For years, China has been a major growth driver for premium, privately paid vaccines, with international players such as MSD and GSK capitalising on strong demand from the country’s expanding middle class. However, several different events culminated in an abrupt reversal in fortunes last year. GSK’s restructuring of its distribution deal for its shingles vaccine Shingrix in December 2024, and MSD’s decision to pause sales of its blockbuster human papillomavirus (HPV) vaccine Gardasil until mid-2025, signal mounting pressures.
A combination of factors have led to a significant drop in vaccine sales, including China’s sweeping anti-corruption crackdown on the healthcare sector, price competition from domestic manufacturers, and a cooling economic environment. In response, foreign vaccine makers are being forced to rethink their strategies in a market where regulatory unpredictability and a nation’s self-sufficiency ambitions are increasingly shaping the competitive landscape.
“With the large volumes and prices at a fraction of those of multinational products, domestic vaccine companies have completely changed the competitive situation,” says Justin Wang, a consultant at L.E.K. Consulting based in Shanghai, China. “It will be very challenging for MNCs to compete on the current price premium in a severe ‘oversupply’ situation,” he adds.
In its Q2 2024 earnings, MSD announced that sales for Gardasil were 17% lower (18% in exchange) compared to the previous year. At the time, the company attributed this to broader market headwinds rather than company-specific issues, citing price competition from local manufacturers and China’s ongoing anti-corruption crackdown on both hospitals and the health sector. MSD also said it would pause Gardasil sales in China until at least mid-2025.
Another reason that was mentioned was weak discretionary spending. Because Gardasil is not part of China’s national immunisation programme, consumers must pay out of pocket to receive the vaccine.

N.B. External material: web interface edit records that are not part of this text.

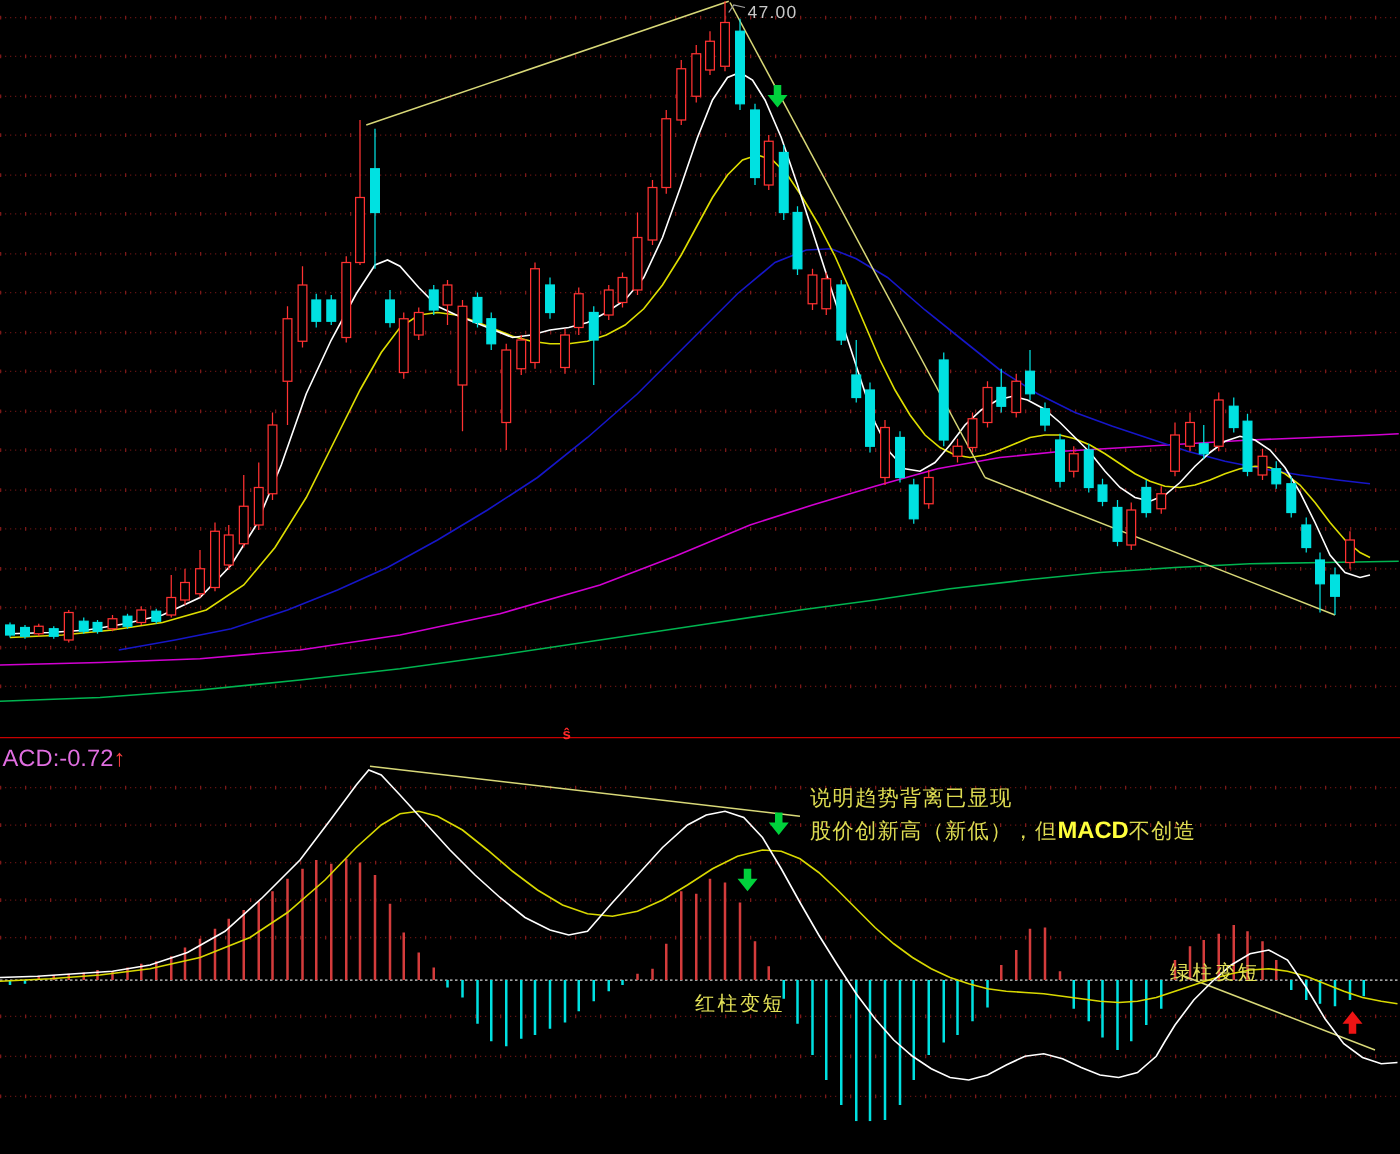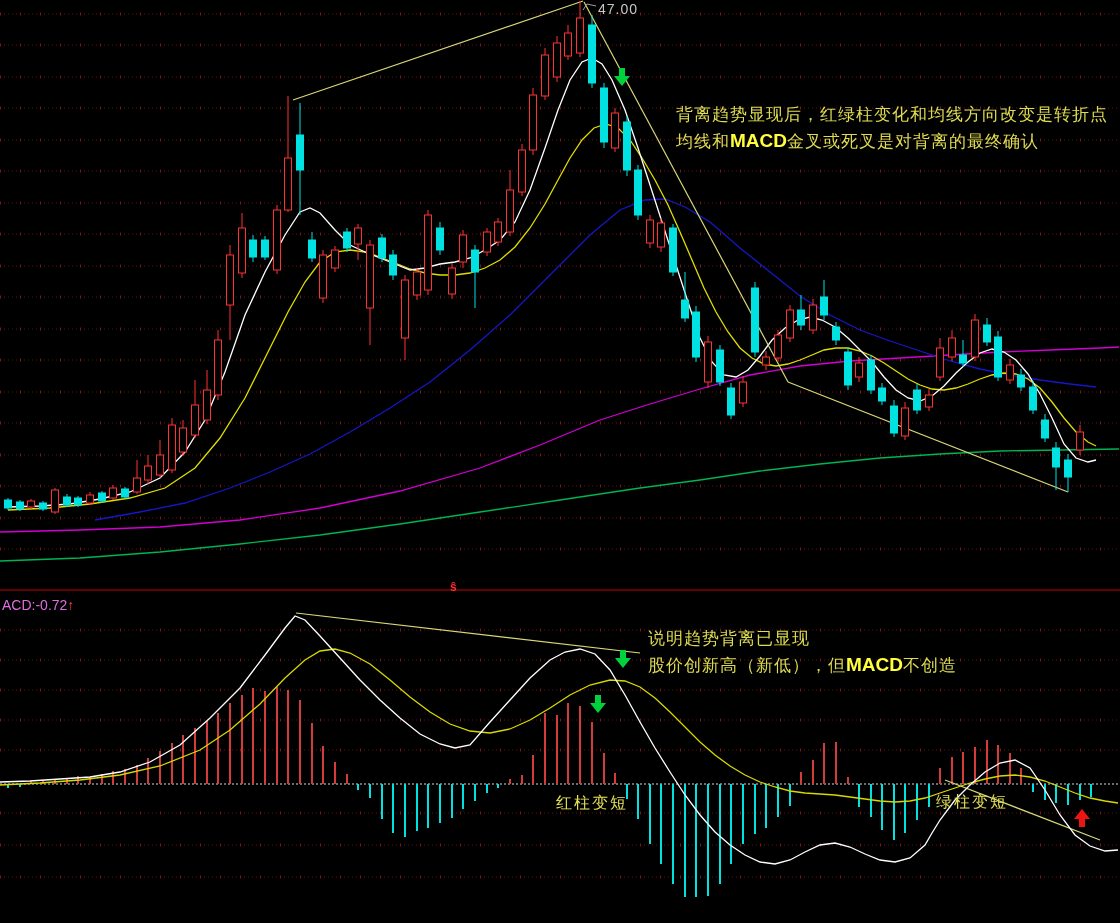--- a/index.html
+++ b/index.html
@@ -3,21 +3,21 @@
 <meta charset="utf-8">
 <style>
   html,body{margin:0;padding:0;background:#000;}
   #stage{position:relative;width:1120px;height:897px;background:#000;overflow:hidden;
          font-family:"Liberation Sans",sans-serif;}
   #chart-holder{position:absolute;left:0;top:0;width:1120px;height:923px;}
   .ann{position:absolute;color:#dedc52;font-size:17px;line-height:26px;letter-spacing:1px;white-space:nowrap;}
   .ann b{color:#ffff3c;font-size:19px;letter-spacing:0;}
   .shrink-label{position:absolute;color:#e3e158;font-size:16px;letter-spacing:2px;white-space:nowrap;}
   #peak-price{position:absolute;color:#c8c8c8;font-size:14px;letter-spacing:1px;}
-  #macd-label{position:absolute;color:#e06ee0;font-size:14px;white-space:nowrap;}
+  #macd-label{position:absolute;color:#e06ee0;font-size:19px;white-space:nowrap;}
   #macd-label .up{color:#ff4040;font-weight:bold;}
   #sep-glyph{position:absolute;color:#ff2a2a;font-size:12px;font-weight:bold;}
 </style>
 </head>
 <body>
 
 <div id="stage">
   <div id="chart-holder"><svg width="1120" height="923" viewBox="0 0 1120 923">
         <rect x="0" y="0" width="1120" height="923" fill="#000000"></rect>
         <g>
@@ -392,31 +392,27 @@
         <g>
           <path d="M 595 695 h6 v8 h5 l-8,10 l-8,-10 h5 z" fill="#00d23c"></path>
         </g>
         <g>
           <path d="M 1079 827 h6 v-8 h5 l-8,-10 l-8,10 h5 z" fill="#ee1414"></path>
         </g>
       </svg></div>
 
   <div id="peak-price" style="left:598px;top:1px;">47.00</div>
 
-  <div class="ann" style="left:676px;top:102px;">
-    <div>背离趋势显现后，红绿柱变化和均线方向改变是转折点</div>
-    <div><span>均线和</span><b>MACD</b><span>金叉或死叉是对背离的最终确认</span></div>
-  </div>
 
   <div id="macd-label" style="left:2px;top:597px;">
     <span>ACD:-0.72</span><span class="up">↑</span>
   </div>
 
   <div id="sep-glyph" style="left:450px;top:580px;">ŝ</div>
 
   <div class="ann" style="left:648px;top:626px;">
     <div>说明趋势背离已显现</div>
     <div><span>股价创新高（新低），但</span><b>MACD</b><span>不创造</span></div>
   </div>
 
   <div class="shrink-label" style="left:556px;top:793px;">红柱变短</div>
-  <div class="shrink-label" style="left:936px;top:792px;">绿柱变短</div>
+  <div class="shrink-label" style="left:936px;top:768px;">绿柱变短</div>
 </div>
 
 </body></html>

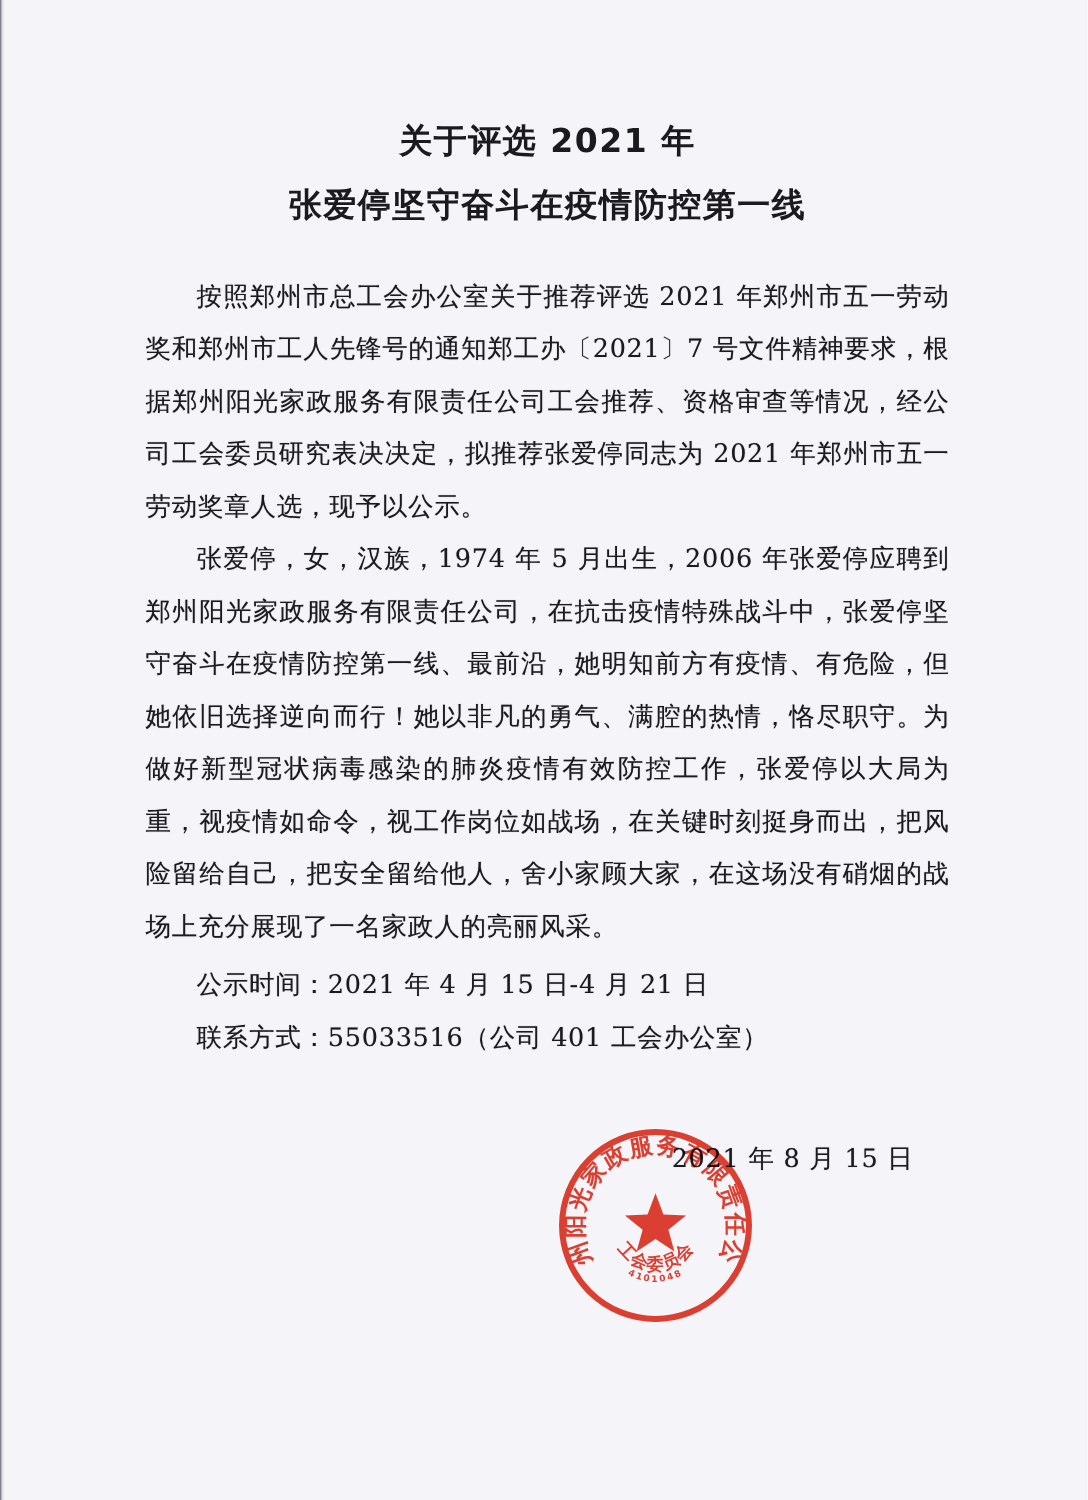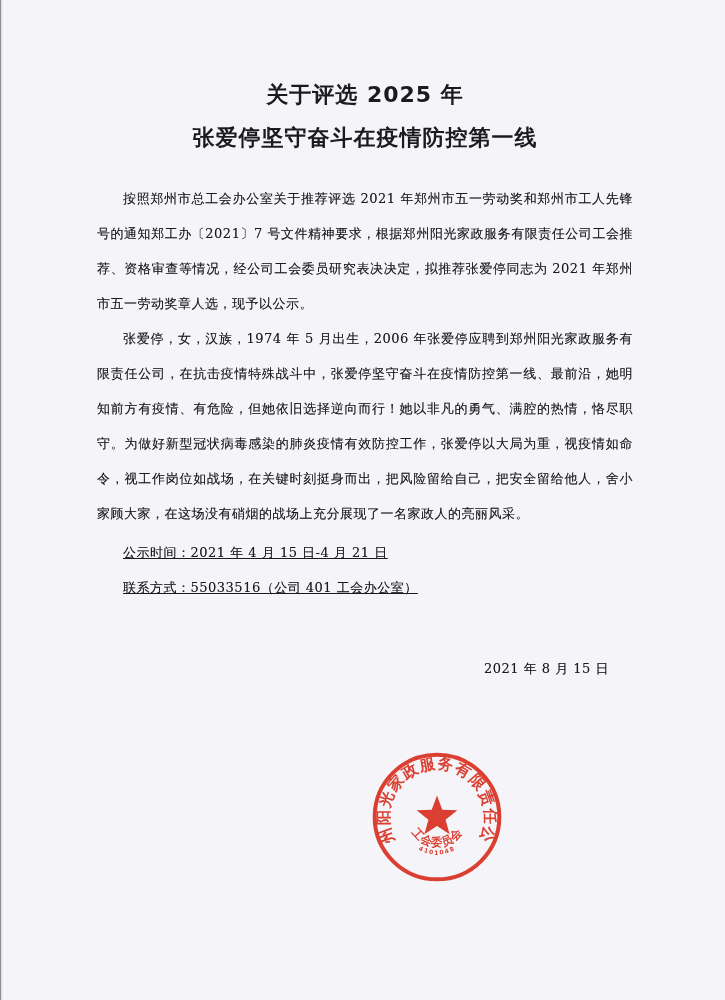--- a/index.html
+++ b/index.html
@@ -23,30 +23,30 @@
     text-align: center;
     font-family: "DejaVu Sans", "Liberation Sans", sans-serif;
     font-weight: bold;
     font-size: 22px;
     line-height: 1;
     margin: 0 0 21px 0;
     letter-spacing: 1px;
   }
   .doc-body p {
     margin: 0;
-    font-size: 13px;
+    font-size: 17px;
     line-height: 35px;
     text-indent: 2em;
     text-align: justify;
     text-justify: inter-ideograph;
     letter-spacing: 0.5px;
     text-shadow: 0 0 0.6px rgba(20,20,25,0.45);
   }
   .doc-body { margin-top: 32px; }
-  .info-lines { margin-top: 4px; text-decoration: underline; }
+  .info-lines { margin-top: 4px; }
   .info-lines p { text-align: left; }
   .signature-block {
     margin-top: 46px;
     display: flex;
     flex-direction: column;
     align-items: flex-end;
     padding-right: 24px; 
   }
   .signature-inner { text-align: center; }
   .signature-org {
@@ -74,21 +74,21 @@
     font-weight: bold;
   }
 </style>
 </head>
 <body>
 
 <div class="scan-edge-left"></div>
 
 <div class="page-content">
 
-  <h1 class="doc-title">关于评选 2025 年</h1>
+  <h1 class="doc-title">关于评选 2021 年</h1>
   <h1 class="doc-title">张爱停坚守奋斗在疫情防控第一线</h1>
 
   <div class="doc-body">
     <p>按照郑州市总工会办公室关于推荐评选 2021 年郑州市五一劳动奖和郑州市工人先锋号的通知郑工办〔2021〕7 号文件精神要求，根据郑州阳光家政服务有限责任公司工会推荐、资格审查等情况，经公司工会委员研究表决决定，拟推荐张爱停同志为 2021 年郑州市五一劳动奖章人选，现予以公示。</p>
     <p>张爱停，女，汉族，1974 年 5 月出生，2006 年张爱停应聘到郑州阳光家政服务有限责任公司，在抗击疫情特殊战斗中，张爱停坚守奋斗在疫情防控第一线、最前沿，她明知前方有疫情、有危险，但她依旧选择逆向而行！她以非凡的勇气、满腔的热情，恪尽职守。为做好新型冠状病毒感染的肺炎疫情有效防控工作，张爱停以大局为重，视疫情如命令，视工作岗位如战场，在关键时刻挺身而出，把风险留给自己，把安全留给他人，舍小家顾大家，在这场没有硝烟的战场上充分展现了一名家政人的亮丽风采。</p>
 
     <div class="info-lines">
       <p>公示时间：2021 年 4 月 15 日-4 月 21 日</p>
       <p>联系方式：55033516（公司 401 工会办公室）</p>
     </div>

GSK has also felt the impact. In December 2024, GSK’s Chinese distribution deal for Shingrix with Chongqing Zhifei Biological Products was significantly restructured. Originally, Zhifei had committed to purchasing at least CN¥20.6 bn ($2.83bn) worth of Shingrix between 2024 and 2026. However, in December 2024, the companies extended the contract to 11 years, but reduced annual volumes, with Zhifei now set to purchase CN¥21.6 bn ($2.97bn) worth of the vaccine over six years.